During his decades-long career in public service, Powell held high-ranking positions under three Republican presidents, including as national security adviser during the Reagan administration.
In 1989, President George H.W. Bush appointed him as the youngest and first Black chairman of the Joint Chiefs of Staff. He was chairman when Bush launched Operation Desert Storm, a six-week bombing campaign that successfully expelled Saddam Hussein’s forces from Kuwait.
“I was able to guarantee President Bush that we would succeed because the Iraqi army was sitting there in Kuwait like a golf ball on top of a tee waiting to be hit,” Powell reflected in a 2016 interview with CBS.

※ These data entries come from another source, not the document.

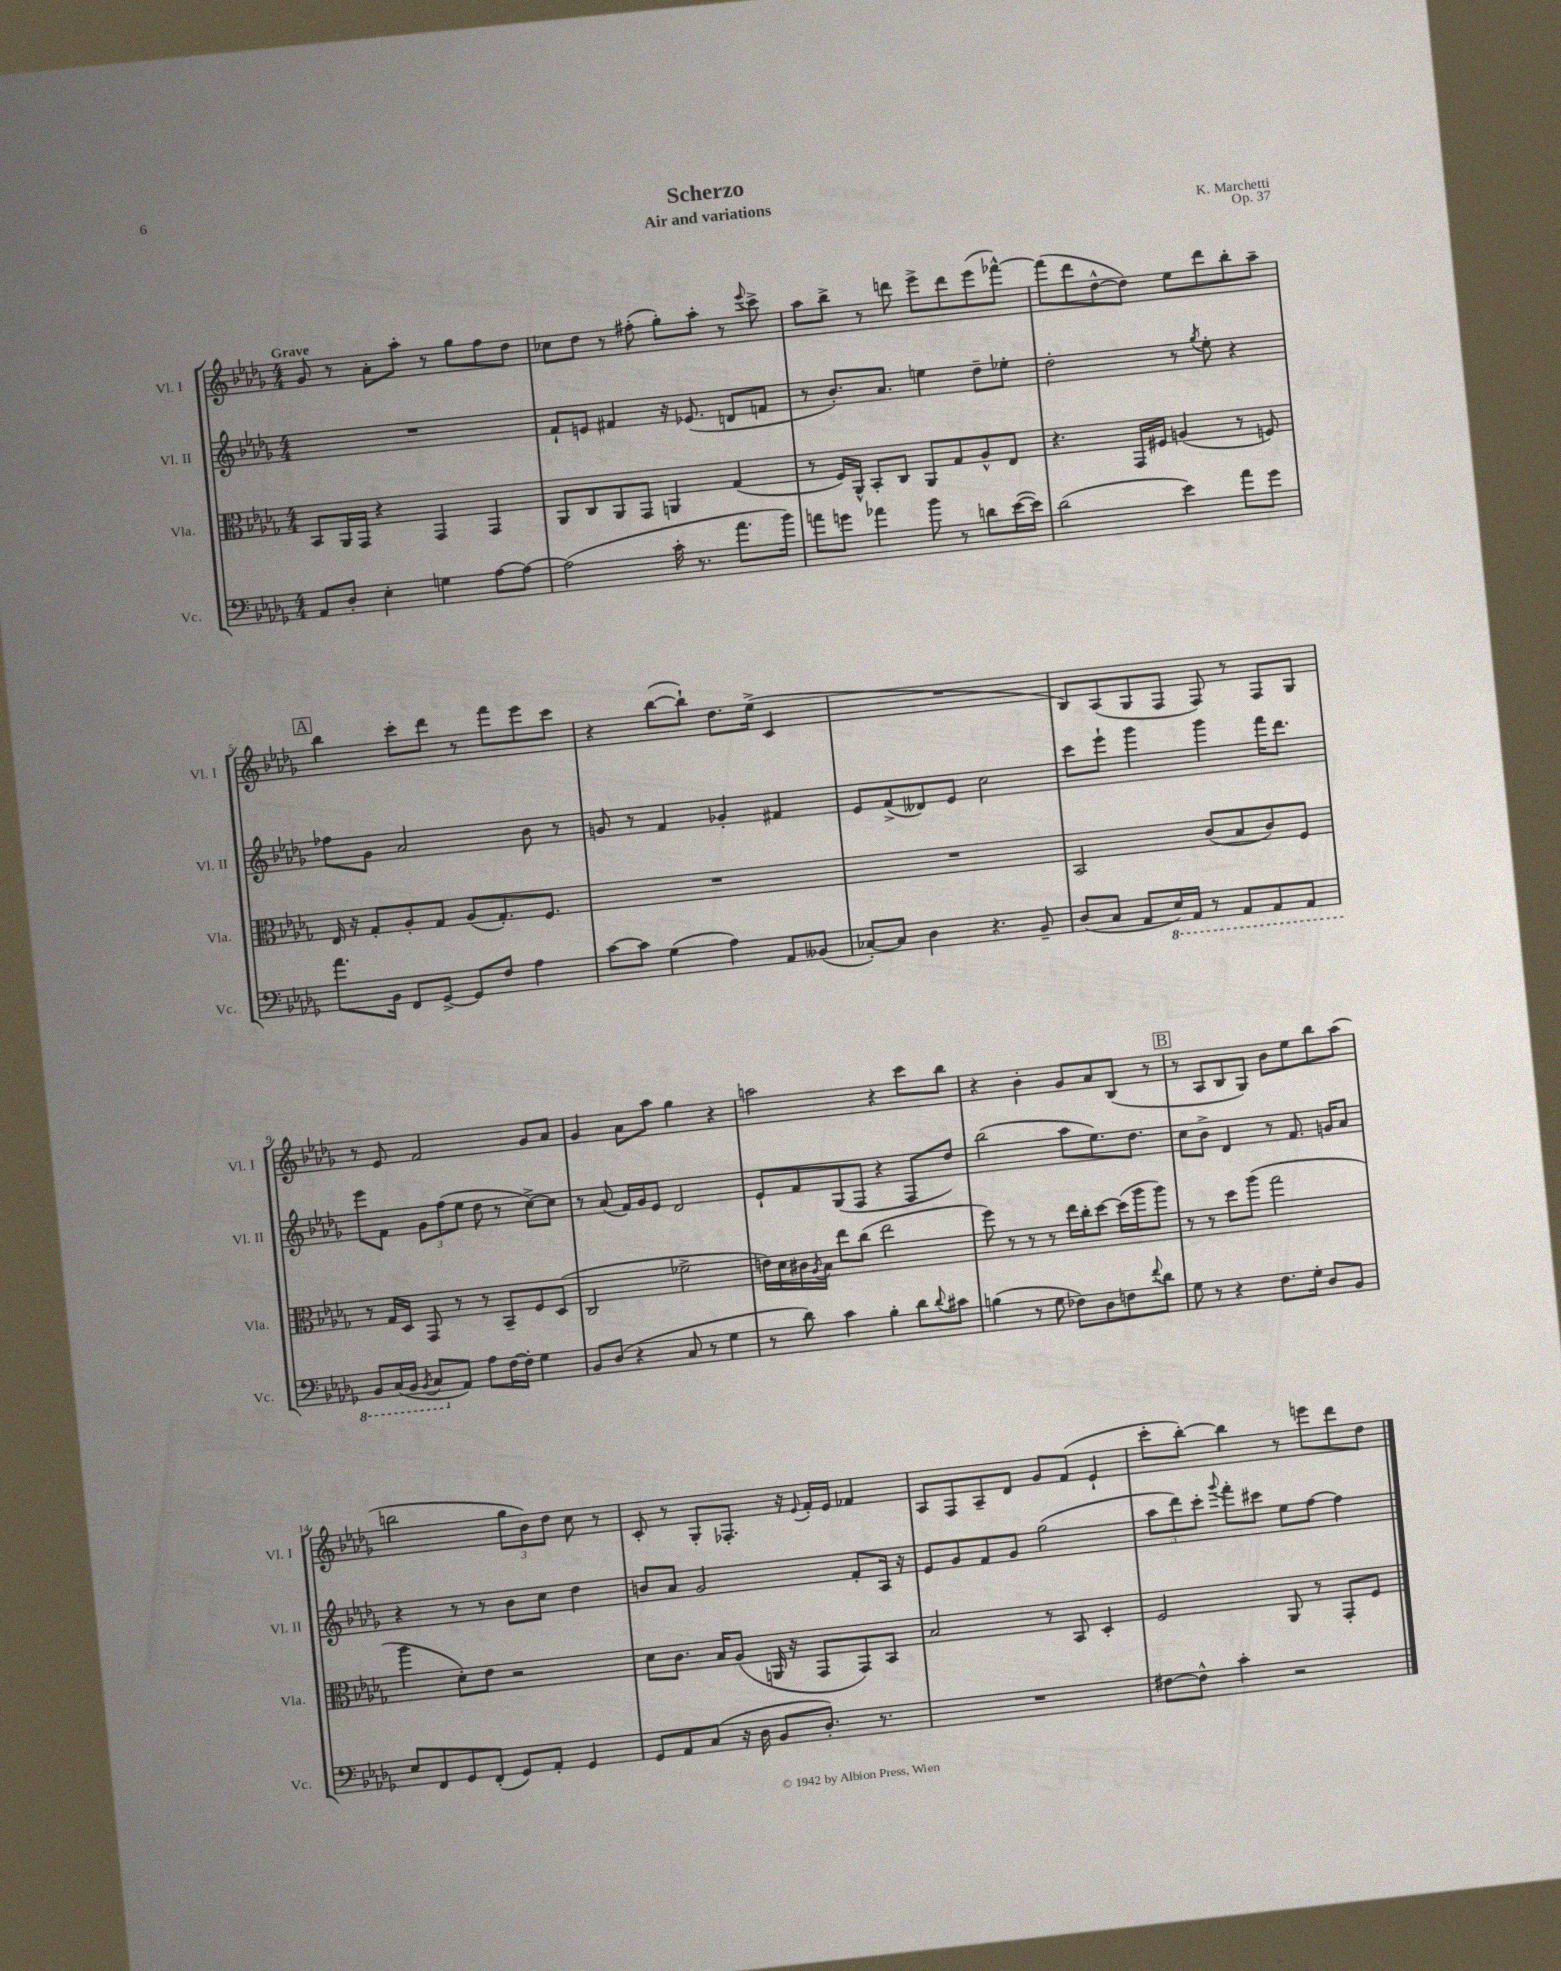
\header { title = "Scherzo" composer = "K. Marchetti" subtitle = "Air and variations" opus = "Op. 37" }
<<
\new StaffGroup <<
\new Staff = "s0" \with { instrumentName = "Vl. I" shortInstrumentName = "Vl. I" } {
    \clef treble \key des \major \numericTimeSignature \time 4/4 \tempo "Grave"
    ges'8 r8 aes'8-. aes''8-. r8 ges''8 f''8 des''8 |
    ces''8 des''8 r8 fis''8-.( ges''8-.) aes''8-. r8 \appoggiatura { ees'''8 } c'''8-> |
    aes''8 bes''8-> r8 d'''8 ees'''8-> d'''8 ees'''8( fes'''8~-^) |
    fes'''8( des'''8 des''8~-^ des''8) ees''8 des'''8 bes''8-. aes''8-- |
    \mark \markup { \box "A" } bes''4 c'''8-. des'''8 r8 f'''8 ees'''8 c'''8 |
    r4 bes''8~( bes''8-!) des''8. ees''16->( c'4 |
    R1 |
    bes8) aes8( ges8 f8 f8) r8 f8 ges8 |
    r8 ees'8 f'2 ges'8 aes'8 |
    ges'4 aes'8 aes''8 ges''4 r4 |
    a''2 r4 c'''8 bes''8 |
    r4 bes'4-. ges'8 aes'8 bes8( r8 |
    \mark \markup { \box "B" } r8 aes8 bes8 ges8) bes'8 ees''8 bes''8 aes''8( |
    b''2 \tuplet 3/2 { ges''8 bes'8) des''8 } c''8 r8 |
    c'8-. r8 ges8-. fes8.-. r16 \appoggiatura { ees'8 } f'16-. ees'16 fes'4 |
    aes8 f8 aes8-- des'8 ges'8 f'8( ees'4-! |
    c'''8-. bes''8~-.) bes''4 r8 e'''8 des'''8 des''8 \bar "|." |
}
\new Staff = "s1" \with { instrumentName = "Vl. II" shortInstrumentName = "Vl. II" } {
    \clef treble \key des \major \numericTimeSignature \time 4/4
    R1 |
    f'8-! e'8 fis'4 r16 ees'8.( d'8 f'8 |
    r8 bes'8.-.) aes'8. e''4 des''8-- ees''8-. |
    des''2-. r8 \acciaccatura { ges''8 } ees''8-. r4 |
    \mark \markup { \box "A" } fes''8 ges'8 aes'2 bes'8 r8 |
    g'8 r8 f'4 ges'4-. fis'4 |
    ees'8 f'8->( deses'8) ees'8 c''2 |
    c'''8 ees'''8-! ges'''4 ges'''4 f'''16 des'''8. |
    ees'''8 f'8 \tuplet 3/2 { ges'8 f''8( ees''8 } des''8 r8 c''8~->) c''8 |
    r8 aes'8( f'16) ges'16 ees'8 des'2 |
    ees'8-! f'8 ges8( f8 r4 f8 des''8) |
    bes''2( aes''8 ees''8.) des''8. |
    \mark \markup { \box "B" } c''8 bes'8-> des'4 r8 f'8. g'16 aes'8 |
    r4 r8 r8 bes'8 c''8 des''4 |
    b'8 aes'8 ges'2 f'8-. aes16 r16 |
    ees'8 ges'8 f'8 ges'8 ges''2( |
    \tuplet 3/2 { aes''8 des'''8) c'''8-. } \appoggiatura { ges'''8 } f'''8-. cis'''8 ees''8 f''8~ f''4 \bar "|." |
}
\new Staff = "s2" \with { instrumentName = "Vla." shortInstrumentName = "Vla." } {
    \clef alto \key des \major \numericTimeSignature \time 4/4
    bes,8 aes,16 ges,16 r4 ges,4 ges,4 |
    aes,8 c8 aes,8 ges,8 a,4 ges4( |
    r8 f16) aes,16-^ bes,8-. c8 aes,8 ges8 aes8-^ ees8 |
    r4. ges,16 fis16 a4( r8 f8) |
    \mark \markup { \box "A" } ees16 r16 ges8-. aes8-. ges8 aes8( ges8.-.) f8. |
    R1 |
    R1 |
    bes,2 c'8( bes8 c'8) f8 |
    r8 ges16 des16 ges,8 r8 r8 bes,8-- f8 des8( |
    c2 fes'2-> |
    e'16) des'16 cis'16 \acciaccatura { aes8 } bes16 ees''8 c''8( ees''2 |
    f''8) r8 r8 r8 ees''16 c''16-. des''8~ des''16( aes''16 aes''8) |
    \mark \markup { \box "B" } r8 r8 des''8 aes''8( ges''2 |
    aes''4 des'8-.) ees'8 r2 |
    des'8 c'8. bes16 aes8( a,16 r16 ges,8 ges,8) bes,8 |
    bes2 r8 bes,8 des4-. |
    f2 aes,8 r8 ges,8-. f8 \bar "|." |
}
\new Staff = "s3" \with { instrumentName = "Vc." shortInstrumentName = "Vc." } {
    \clef bass \key des \major \numericTimeSignature \time 4/4
    aes,8 des8-. ees4-. g4 aes8~ aes8~ |
    aes2( c'16-. r8. aes'8. bes'16) |
    a'8 g'8 aes'4 bes'8 r8 d'8 ees'16~( ees'16) |
    des'2( ees'4) aes'8 ges'8 |
    \mark \markup { \box "A" } aes'8. bes,16 f,8 ges,8~-> ges,8 f8 aes4 |
    c'8~ c'8 ges4( aes4) aes,8 beses,8( |
    ces8~-.) ces8 des4 r4. bes,8-- |
    des8( c8 aes,8 \ottava #-1 ees,16) aes,,16 r8 aes,,8 aes,,8 aes,,8 |
    bes,,8 c,16( bes,,16 \acciaccatura { bes,,8 } c,8 \ottava #0 aes,8) aes8 f16~ f16-. ges4 |
    bes,8 des8( r4 c8 r8 ges4 |
    r8 des'8) c'4 bes4-. des'8 \appoggiatura { des'8 } cis'8 |
    b4( r8 ges8 fes8) des8 f8 \appoggiatura { f'8 } des'8 |
    \mark \markup { \box "B" } ges8 r8 r4 f8. ges16-. des8 bes,8 |
    ees8 f,8 ges,8 f,8-.( ges,8) aes,8-. ges,4 |
    ges,8 aes,8 c8( r16 des16 bes,8 des8.-.) r8. |
    R1 |
    fis8~ fis8-^ c'4-. r2 \bar "|." |
}
>>
>>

In 1993, Powell retired from the Army after 35 years of service. He went on to serve as secretary of state under then-President George W. Bush. His appointment in 2000, which was unanimously confirmed by the Senate, made Powell the highest-ranking Black government official in history.
In a statement Monday, Bush said he was “deeply saddened” by Powell’s death and described him as a “great public servant.”
“He was highly respected at home and abroad,” he said. “And most important, Colin was a family man and a friend.”
As the nation’s chief diplomat, Powell helped shape international opinion in the lead-up to the war in Iraq, despite his personal reluctance. During a UN Security Council speech in February 2003, Powell presented evidence supporting the Bush administration’s case that Iraq had developed biological weapons and had the ability to manufacture more.
’’Leaving Saddam Hussein in possession of weapons of mass destruction for a few more months or years is not an option, not in a post-Sept. 11 world,’’ Powell told the 15-member council.
Much of the intelligence cited by Powell in the 76-minute speech turned out to be faulty. He resigned in 2004 and would later call the UN address a “blot” on his record.
"When I presented it to the UN, I had every assurance from the intelligence community that the information I had was correct," Powell wrote in his 2012 memoir. "Turned out not to be."
Powell was born in Harlem, New York, to Jamaican immigrants. After graduating from the City University of New York, he joined the Army and served in South Vietnam in the 1960s. He is a two-time recipient of the Presidential Medal of Freedom, the country’s highest civilian honor.
A moderate Republican, Powell endorsed Democrats for president starting with Barack Obama in 2008. Following the US Capitol insurrection in January 2021, Powell announced he no longer considered himself a Republican.
Powell is survived by his wife, Alma Vivian Powell, and their three children.